> Your goal: Reproduce every line of the material below word for word, in the same order and format.

> Exercise materials:
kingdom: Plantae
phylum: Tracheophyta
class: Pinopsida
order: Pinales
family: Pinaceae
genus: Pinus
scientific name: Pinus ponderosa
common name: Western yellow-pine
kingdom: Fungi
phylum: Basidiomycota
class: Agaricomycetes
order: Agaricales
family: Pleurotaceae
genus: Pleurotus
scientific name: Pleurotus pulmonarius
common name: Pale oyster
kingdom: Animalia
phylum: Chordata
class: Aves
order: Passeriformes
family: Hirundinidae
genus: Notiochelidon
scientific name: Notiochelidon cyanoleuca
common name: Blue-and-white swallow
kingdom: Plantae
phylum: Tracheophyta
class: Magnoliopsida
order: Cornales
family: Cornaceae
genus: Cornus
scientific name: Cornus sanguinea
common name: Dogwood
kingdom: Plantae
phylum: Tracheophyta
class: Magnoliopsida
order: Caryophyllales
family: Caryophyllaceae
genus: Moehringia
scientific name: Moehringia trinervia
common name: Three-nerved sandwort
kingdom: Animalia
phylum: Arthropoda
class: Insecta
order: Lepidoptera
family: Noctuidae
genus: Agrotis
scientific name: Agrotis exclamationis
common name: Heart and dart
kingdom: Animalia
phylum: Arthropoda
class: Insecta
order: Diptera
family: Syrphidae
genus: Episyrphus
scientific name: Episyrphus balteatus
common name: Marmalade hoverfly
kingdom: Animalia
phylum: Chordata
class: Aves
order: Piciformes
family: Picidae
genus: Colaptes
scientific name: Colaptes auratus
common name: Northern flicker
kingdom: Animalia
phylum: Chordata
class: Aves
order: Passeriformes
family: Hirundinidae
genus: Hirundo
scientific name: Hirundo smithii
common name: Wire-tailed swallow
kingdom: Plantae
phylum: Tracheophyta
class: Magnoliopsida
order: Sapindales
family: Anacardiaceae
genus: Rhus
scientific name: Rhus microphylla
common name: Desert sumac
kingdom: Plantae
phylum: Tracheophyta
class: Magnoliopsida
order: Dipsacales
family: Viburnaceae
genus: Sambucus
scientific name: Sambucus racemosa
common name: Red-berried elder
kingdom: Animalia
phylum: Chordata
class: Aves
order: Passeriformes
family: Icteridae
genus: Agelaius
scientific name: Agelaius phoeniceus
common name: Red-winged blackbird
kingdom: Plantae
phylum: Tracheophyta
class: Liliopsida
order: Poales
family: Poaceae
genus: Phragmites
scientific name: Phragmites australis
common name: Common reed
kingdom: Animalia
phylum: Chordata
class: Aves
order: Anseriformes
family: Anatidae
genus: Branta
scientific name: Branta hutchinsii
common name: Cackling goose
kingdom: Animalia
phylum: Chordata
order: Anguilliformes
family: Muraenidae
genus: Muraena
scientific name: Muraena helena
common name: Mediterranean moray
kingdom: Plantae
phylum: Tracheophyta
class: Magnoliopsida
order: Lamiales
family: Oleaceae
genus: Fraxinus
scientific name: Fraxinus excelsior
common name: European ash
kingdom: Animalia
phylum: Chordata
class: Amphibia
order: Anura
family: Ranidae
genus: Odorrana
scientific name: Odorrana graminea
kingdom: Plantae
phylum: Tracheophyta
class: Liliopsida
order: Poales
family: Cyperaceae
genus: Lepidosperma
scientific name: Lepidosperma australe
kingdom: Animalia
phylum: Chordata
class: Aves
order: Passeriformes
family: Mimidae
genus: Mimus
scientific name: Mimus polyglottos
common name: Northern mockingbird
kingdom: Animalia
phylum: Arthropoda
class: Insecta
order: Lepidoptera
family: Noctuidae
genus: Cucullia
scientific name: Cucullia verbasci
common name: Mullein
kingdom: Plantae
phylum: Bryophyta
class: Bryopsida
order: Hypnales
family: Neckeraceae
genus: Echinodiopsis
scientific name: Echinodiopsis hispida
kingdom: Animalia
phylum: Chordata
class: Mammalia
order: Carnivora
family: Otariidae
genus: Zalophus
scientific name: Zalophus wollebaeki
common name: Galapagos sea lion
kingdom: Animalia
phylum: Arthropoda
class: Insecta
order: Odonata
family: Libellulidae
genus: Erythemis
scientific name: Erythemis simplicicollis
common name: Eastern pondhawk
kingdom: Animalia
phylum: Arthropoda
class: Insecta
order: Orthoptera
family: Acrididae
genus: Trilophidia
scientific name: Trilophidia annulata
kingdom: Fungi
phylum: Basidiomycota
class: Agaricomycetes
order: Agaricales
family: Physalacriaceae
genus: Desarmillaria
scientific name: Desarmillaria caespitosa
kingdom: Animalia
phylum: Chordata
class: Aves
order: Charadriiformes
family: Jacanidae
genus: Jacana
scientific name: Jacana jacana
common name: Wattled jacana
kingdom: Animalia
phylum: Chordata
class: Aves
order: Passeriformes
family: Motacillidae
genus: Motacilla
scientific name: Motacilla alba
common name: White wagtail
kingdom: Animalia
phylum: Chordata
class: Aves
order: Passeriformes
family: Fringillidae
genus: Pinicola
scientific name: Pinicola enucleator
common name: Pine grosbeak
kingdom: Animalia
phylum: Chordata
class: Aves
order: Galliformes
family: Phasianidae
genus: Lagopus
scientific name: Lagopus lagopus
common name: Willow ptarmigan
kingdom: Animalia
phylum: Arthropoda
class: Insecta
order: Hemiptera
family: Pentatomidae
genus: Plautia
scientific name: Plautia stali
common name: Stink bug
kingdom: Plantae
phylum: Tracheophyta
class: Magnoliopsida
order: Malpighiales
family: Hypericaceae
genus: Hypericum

> Written response:
kingdom: Plantae
phylum: Tracheophyta
class: Pinopsida
order: Pinales
family: Pinaceae
genus: Pinus
scientific name: Pinus ponderosa
common name: Western yellow-pine
kingdom: Fungi
phylum: Basidiomycota
class: Agaricomycetes
order: Agaricales
family: Pleurotaceae
genus: Pleurotus
scientific name: Pleurotus pulmonarius
common name: Pale oyster
kingdom: Animalia
phylum: Chordata
class: Aves
order: Passeriformes
family: Hirundinidae
genus: Notiochelidon
scientific name: Notiochelidon cyanoleuca
common name: Blue-and-white swallow
kingdom: Plantae
phylum: Tracheophyta
class: Magnoliopsida
order: Cornales
family: Cornaceae
genus: Cornus
scientific name: Cornus sanguinea
common name: Dogwood
kingdom: Plantae
phylum: Tracheophyta
class: Magnoliopsida
order: Caryophyllales
family: Caryophyllaceae
genus: Moehringia
scientific name: Moehringia trinervia
common name: Three-nerved sandwort
kingdom: Animalia
phylum: Arthropoda
class: Insecta
order: Lepidoptera
family: Noctuidae
genus: Agrotis
scientific name: Agrotis exclamationis
common name: Heart and dart
kingdom: Animalia
phylum: Arthropoda
class: Insecta
order: Diptera
family: Syrphidae
genus: Episyrphus
scientific name: Episyrphus balteatus
common name: Marmalade hoverfly
kingdom: Animalia
phylum: Chordata
class: Aves
order: Piciformes
family: Picidae
genus: Colaptes
scientific name: Colaptes auratus
common name: Northern flicker
kingdom: Animalia
phylum: Chordata
class: Aves
order: Passeriformes
family: Hirundinidae
genus: Hirundo
scientific name: Hirundo smithii
common name: Wire-tailed swallow
kingdom: Plantae
phylum: Tracheophyta
class: Magnoliopsida
order: Sapindales
family: Anacardiaceae
genus: Rhus
scientific name: Rhus microphylla
common name: Desert sumac
kingdom: Plantae
phylum: Tracheophyta
class: Magnoliopsida
order: Dipsacales
family: Viburnaceae
genus: Sambucus
scientific name: Sambucus racemosa
common name: Red-berried elder
kingdom: Animalia
phylum: Chordata
class: Aves
order: Passeriformes
family: Icteridae
genus: Agelaius
scientific name: Agelaius phoeniceus
common name: Red-winged blackbird
kingdom: Plantae
phylum: Tracheophyta
class: Liliopsida
order: Poales
family: Poaceae
genus: Phragmites
scientific name: Phragmites australis
common name: Common reed
kingdom: Animalia
phylum: Chordata
class: Aves
order: Anseriformes
family: Anatidae
genus: Branta
scientific name: Branta hutchinsii
common name: Cackling goose
kingdom: Animalia
phylum: Chordata
order: Anguilliformes
family: Muraenidae
genus: Muraena
scientific name: Muraena helena
common name: Mediterranean moray
kingdom: Plantae
phylum: Tracheophyta
class: Magnoliopsida
order: Lamiales
family: Oleaceae
genus: Fraxinus
scientific name: Fraxinus excelsior
common name: European ash
kingdom: Animalia
phylum: Chordata
class: Amphibia
order: Anura
family: Ranidae
genus: Odorrana
scientific name: Odorrana graminea
kingdom: Plantae
phylum: Tracheophyta
class: Liliopsida
order: Poales
family: Cyperaceae
genus: Lepidosperma
scientific name: Lepidosperma australe
kingdom: Animalia
phylum: Chordata
class: Aves
order: Passeriformes
family: Mimidae
genus: Mimus
scientific name: Mimus polyglottos
common name: Northern mockingbird
kingdom: Animalia
phylum: Arthropoda
class: Insecta
order: Lepidoptera
family: Noctuidae
genus: Cucullia
scientific name: Cucullia verbasci
common name: Mullein
kingdom: Plantae
phylum: Bryophyta
class: Bryopsida
order: Hypnales
family: Neckeraceae
genus: Echinodiopsis
scientific name: Echinodiopsis hispida
kingdom: Animalia
phylum: Chordata
class: Mammalia
order: Carnivora
family: Otariidae
genus: Zalophus
scientific name: Zalophus wollebaeki
common name: Galapagos sea lion
kingdom: Animalia
phylum: Arthropoda
class: Insecta
order: Odonata
family: Libellulidae
genus: Erythemis
scientific name: Erythemis simplicicollis
common name: Eastern pondhawk
kingdom: Animalia
phylum: Arthropoda
class: Insecta
order: Orthoptera
family: Acrididae
genus: Trilophidia
scientific name: Trilophidia annulata
kingdom: Fungi
phylum: Basidiomycota
class: Agaricomycetes
order: Agaricales
family: Physalacriaceae
genus: Desarmillaria
scientific name: Desarmillaria caespitosa
kingdom: Animalia
phylum: Chordata
class: Aves
order: Charadriiformes
family: Jacanidae
genus: Jacana
scientific name: Jacana jacana
common name: Wattled jacana
kingdom: Animalia
phylum: Chordata
class: Aves
order: Passeriformes
family: Motacillidae
genus: Motacilla
scientific name: Motacilla alba
common name: White wagtail
kingdom: Animalia
phylum: Chordata
class: Aves
order: Passeriformes
family: Fringillidae
genus: Pinicola
scientific name: Pinicola enucleator
common name: Pine grosbeak
kingdom: Animalia
phylum: Chordata
class: Aves
order: Galliformes
family: Phasianidae
genus: Lagopus
scientific name: Lagopus lagopus
common name: Willow ptarmigan
kingdom: Animalia
phylum: Arthropoda
class: Insecta
order: Hemiptera
family: Pentatomidae
genus: Plautia
scientific name: Plautia stali
common name: Stink bug
kingdom: Plantae
phylum: Tracheophyta
class: Magnoliopsida
order: Malpighiales
family: Hypericaceae
genus: Hypericum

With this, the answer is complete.